→ Things to do:
A. According to the text on Thunder Bay's history, in what year did the North West Company establish Fort William?
B. Please carry on the text on Thunder Bay's history from its final sentence.

→ Excerpt:
At the head of the shores of Lake Superior is where Thunder Bay is found. Its location is not only showcases the beauty and splendor of Northwestern Ontario, but is also a strategic access point between the Eastern provinces of the Great Lakes, the Atlantic Ocean and the Western provinces.  Formed as a merger between the cities of Fort William and Port Arthur and the townships of Neebing and McIntyre in 1970, Thunder Bay took its name from what 18th century French maps labeled ‘Baie de Tonnerre’.  Affectionately called the Lakehead, Thunder Bay’s history has been a long development.

The area was originally inhabited by the Ojibway Indians and for hundreds of years they populated the rugged, beautiful terrain.  Their culture remained dominant until the arrival of the Europeans in the late seventeenth century.  French fur trading posts were unsuccessfully established in 1679 and 1717, but permanent settlement began in 1803 when the North West Company established Fort William.  The post was active for numerous years until the amalgamation of the North West Company and the Hudson’s Bay Company in 1821.  In the following years the newly formed Canada was interested in western expansion and the site for a starting point of the Dawson Road to Fort Garry was needed.  Simon Dawson had two choices, the already established town of Fort William or a common landing spot for ships, known as ‘the Depot’.  Dawson chose the latter, as the Kaministiquia River at Fort William required dredging to accommodate ship and was prone to early ice formations, resulting in shorter shipping season.

→ Data to examine:
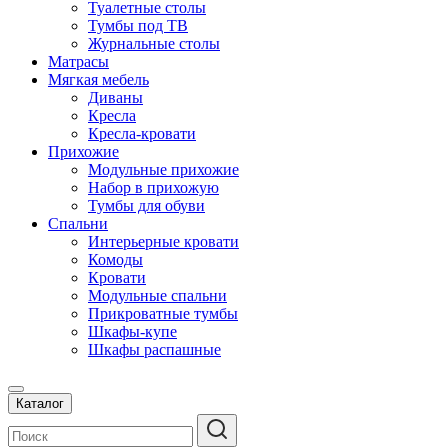
Туалетные столы
Тумбы под ТВ
Журнальные столы
Матрасы
Мягкая мебель
Диваны
Кресла
Кресла-кровати
Прихожие
Модульные прихожие
Набор в прихожую
Тумбы для обуви
Спальни
Интерьерные кровати
Комоды
Кровати
Модульные спальни
Прикроватные тумбы
Шкафы-купе
Шкафы распашные
Каталог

→ Solved tasks:
A. 1803

B.
Work began on the road in 1869 and in 1870 Colonel Wolseley renamed the site Prince Arthur’s Landing, in honour of Queen Victoria’s third son. The site was later renamed Port Arthur in 1883.  The close proximity of the two towns led to a spirited rivalry.  In 1875, the town of Fort William was favoured in the establishment of the railway facilities by the Canadian Pacific Railway.  The completion of the first rail line in 1882 brought about an increased flow of grain, which helped shaped the development of the economy.  In 1884, Horne Elevator was established and by the 1920’s the ports had the greatest grain handling capacity in North America.  In 1902 each citiy established their own municipally owned telephone systems and by 1914, both cities had modern infrastructures of sewers, safe water, electric lights, and street lighting.  With the advent of World War I, the Lakehead’s economy grew with the making of munitions and ship-building.

The forest industry has always played a prevalent role in the economy of Thunder Bay, starting in the 1870’s.  The first pulp and paper mill was established in Port Arthur in 1917 and Fort William’s mill was followed in 1920, eventually four mills were in operation.  Manufacturing in the region recommenced in 1937 when Canada Car and Foundry Company plant re-opened to build aircraft for the British. Currently run by Bombardier Transportation, the plant has remained, producing forestry, then transportation equipment for urban transit systems for the Toronto Transit Commission and GO Transit.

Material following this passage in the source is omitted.